Key quotes(Source: Goldman Sachs)
"Current very low levels of unemployment and strong growth momentum would normally be associated with other risks - in particular tighter monetary policy, a flatter yield curve and rising core inflation. But these remain subdued and without these risks rising, the prospect of a recession and 'cyclical' bear market is low."
"Structural bear market risks are also modest given the absence of major financial imbalances - or at least the shifting of imbalances away from the private sector to the public sector and central banks."
"Slower growth and higher rates prospects point to lower risk adjusted returns this year but not a sustained bear market."
"Elevated valuations are evident across most asset classes. Equities remain attractively valued relative to bonds (Equity risk premia are still elevated)."
"High equity valuations are mainly a feature of the US equity market and much of this can be explained by sector exposure and relative ROE."

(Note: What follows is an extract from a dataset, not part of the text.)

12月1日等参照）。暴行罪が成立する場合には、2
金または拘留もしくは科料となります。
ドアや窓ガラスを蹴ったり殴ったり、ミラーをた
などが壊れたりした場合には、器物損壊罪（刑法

"Valuations also need to reflect the impact of share buybacks. The total cash return (the dividend yield plus the buyback yield) has increased in most markets despite collapsing bond yields post the financial crisis."
"Free cash flow yields have also increased alongside higher P/E ratios. Companies are generating higher cash flow with less traditional capital expenditure making cash flow measures perhaps more important than in the past."